Teste por ultrassons
Também: Verificação de autenticidade por ultrassons, Ensaio UT, Medição por ultrassons
Método de ensaio não destrutivo que utiliza ondas sonoras na gama dos ultrassons para determinar a densidade, a estrutura interna e a composição do material de barras e moedas de metal precioso.
O teste por ultrassons é um dos métodos mais fiáveis para examinar barras e moedas de grande formato de metal precioso à procura de falsificações – sem danificar o objeto. O método aproveita a velocidade do som específica de cada material: cada metal conduz ondas ultrassónicas a uma velocidade característica. Se o valor medido se desviar dos valores nominais para o ouro ou a prata, isso indica outro material no interior.
Princípio de funcionamento
Um transdutor piezoelétrico envia impulsos ultrassónicos curtos para o objeto a testar. A onda atravessa a barra ou a moeda, é refletida na superfície oposta e regressa ao sensor. A partir do tempo de percurso medido e da espessura conhecida do objeto obtém-se a velocidade do som no material:
v = 2d / t
v = velocidade do som (m/s)
d = espessura do objeto (mm)
t = tempo de percurso do eco medido (µs)
O valor calculado é comparado com os valores de referência dos metais puros. Desvios superiores a 1–2 % dão motivo a investigação adicional.

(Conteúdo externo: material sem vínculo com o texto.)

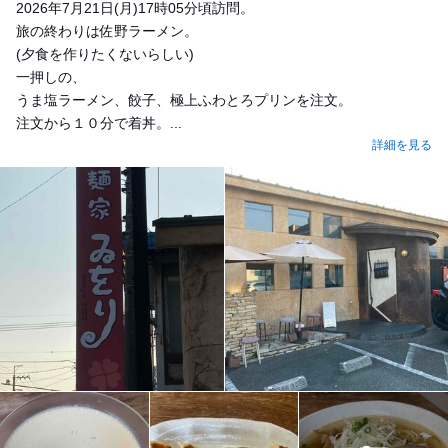
2026年7月21日(月)17時05分頃訪問。
旅の終わりは佐野ラーメン。
(夕食を作りたくないらしい)
一押しの、
うま塩ラーメン、餃子、極上ふわとろプリンを注文。
注文から１０分で着丼。...
詳細を見る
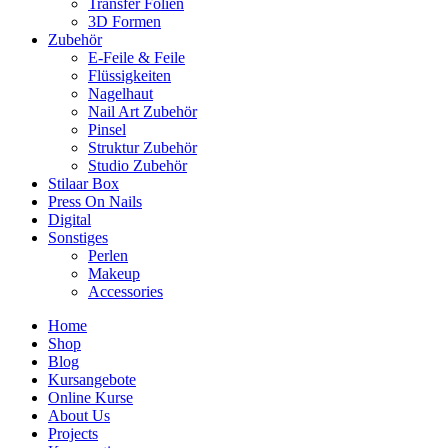
Transfer Folien
3D Formen
Zubehör
E-Feile & Feile
Flüssigkeiten
Nagelhaut
Nail Art Zubehör
Pinsel
Struktur Zubehör
Studio Zubehör
Stilaar Box
Press On Nails
Digital
Sonstiges
Perlen
Makeup
Accessories
Home
Shop
Blog
Kursangebote
Online Kurse
About Us
Projects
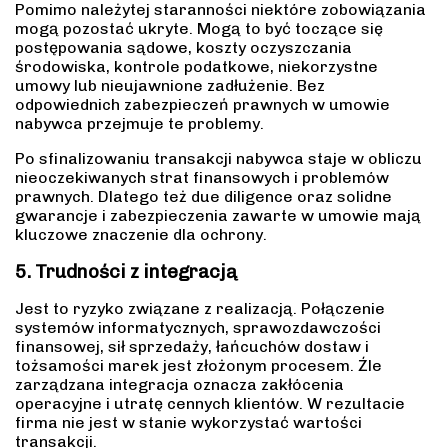
Pomimo należytej staranności niektóre zobowiązania
mogą pozostać ukryte. Mogą to być toczące się
postępowania sądowe, koszty oczyszczania
środowiska, kontrole podatkowe, niekorzystne
umowy lub nieujawnione zadłużenie. Bez
odpowiednich zabezpieczeń prawnych w umowie
nabywca przejmuje te problemy.
Po sfinalizowaniu transakcji nabywca staje w obliczu
nieoczekiwanych strat finansowych i problemów
prawnych. Dlatego też due diligence oraz solidne
gwarancje i zabezpieczenia zawarte w umowie mają
kluczowe znaczenie dla ochrony.
5. Trudności z integracją
Jest to ryzyko związane z realizacją. Połączenie
systemów informatycznych, sprawozdawczości
finansowej, sił sprzedaży, łańcuchów dostaw i
tożsamości marek jest złożonym procesem. Źle
zarządzana integracja oznacza zakłócenia
operacyjne i utratę cennych klientów. W rezultacie
firma nie jest w stanie wykorzystać wartości
transakcji.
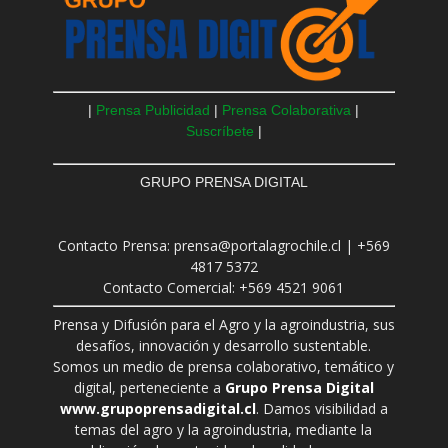
|
Prensa Publicidad
|
Prensa Colaborativa
|
Suscríbete
|
GRUPO PRENSA DIGITAL
Contacto Prensa: prensa@portalagrochile.cl | +569
4817 5372
Contacto Comercial: +569 4521 9061
Prensa y Difusión para el Agro y la agroindustria, sus
desafíos, innovación y desarrollo sustentable.
Somos un medio de prensa colaborativo, temático y
digital, perteneciente a
Grupo Prensa Digital
www.grupoprensadigital.cl
. Damos visibilidad a
temas del agro y la agroindustria, mediante la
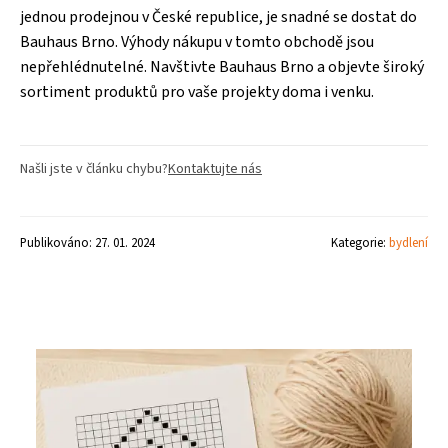
jednou prodejnou v České republice, je snadné se dostat do
Bauhaus Brno. Výhody nákupu v tomto obchodě jsou
nepřehlédnutelné. Navštivte Bauhaus Brno a objevte široký
sortiment produktů pro vaše projekty doma i venku.
Našli jste v článku chybu?
Kontaktujte nás
Publikováno: 27. 01. 2024
Kategorie:
bydlení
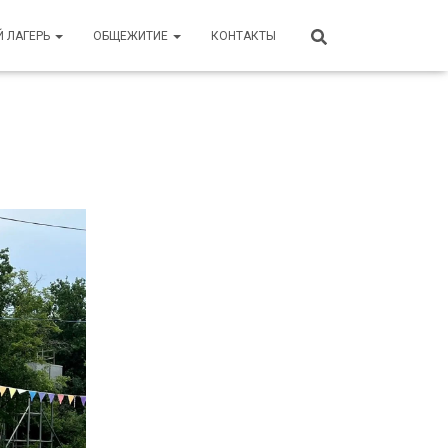
Й ЛАГЕРЬ
ОБЩЕЖИТИЕ
КОНТАКТЫ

Porque as falsificações com tungsténio são assim detetáveis
O tungsténio possui uma densidade quase igual à do ouro (19,32 g/cm³ vs. 19,25 g/cm³) e, por isso, passa sem problemas na medição de densidade por Arquimedes e no teste do íman. A velocidade do som, porém, difere claramente:
| Material | Densidade (g/cm³) | Velocidade do som longitudinal (m/s) |
|---|---|---|
| Ouro (999) | 19,32 | cerca de 3.240 |
| Tungsténio | 19,25 | cerca de 5.220 |
| Chumbo | 11,34 | cerca de 2.160 |
| Cobre | 8,96 | cerca de 4.700 |
| Prata | 10,49 | cerca de 3.600 |
Uma barra de ouro cheia de tungsténio apresenta, no ultrassom, uma velocidade do som bem mais alta do que a esperada – sendo assim seguramente desmascarada. Precisamente em barras de um quilo e grandes formatos de barra, o teste por ultrassons é, por isso, considerado o método-padrão de laboratórios profissionais.
Áreas de aplicação e limitações
Particularmente adequado para:
- Barras de ouro e de prata a partir de cerca de 50 g de peso
- Barras de um quilo e grandes barras de 400 onças (LBMA Good Delivery)
- Moedas suspeitas com som ou peso invulgares
Limitações do método:
- Objetos muito finos (abaixo de cerca de 2–3 mm) são difíceis de medir, porque os impulsos de emissão e receção se sobrepõem
- Superfícies rugosas ou curvas exigem gel de acoplamento (gel de ultrassons) para boa transmissão sonora
- Ligas mistas (por ex. uma fina camada de ouro sobre outro metal) podem gerar sinais falsos consoante a espessura da camada
- O método não substitui a análise por fluorescência de raios X (FRX) na determinação exata do toque
Como decorre um ensaio profissional
- Limpeza dos pontos de medição (óleos e sujidade perturbam a transmissão sonora)
- Aplicação de gel de acoplamento no transdutor e na superfície de ensaio
- Várias medições em diferentes pontos do objeto (bordos, centro, verso)
- Comparação automática com base de dados de materiais ou avaliação manual do tempo de percurso
- Documentação dos resultados; em caso de anomalias, combinação com medição de densidade ou FRX
Para os investidores particulares existem aparelhos portáteis compactos que mostram o valor diretamente como «Ouro/Prata: OK» ou «Desvio». O manuseamento é simples, mas exige um assentamento firme do transdutor perpendicularmente à superfície. A nossa verificação de autenticidade de moedas reúne, em comparação, todos os métodos comuns.
Em resumo
O teste por ultrassons é o único método de manuseamento simples que deteta de forma fiável enchimentos de tungsténio em barras de ouro, porque analisa o interior do objeto – não apenas a superfície. Para barras de grande formato é, por isso, indispensável e complementa de forma útil a verificação de peso e de medidas (verificador do peso da moeda).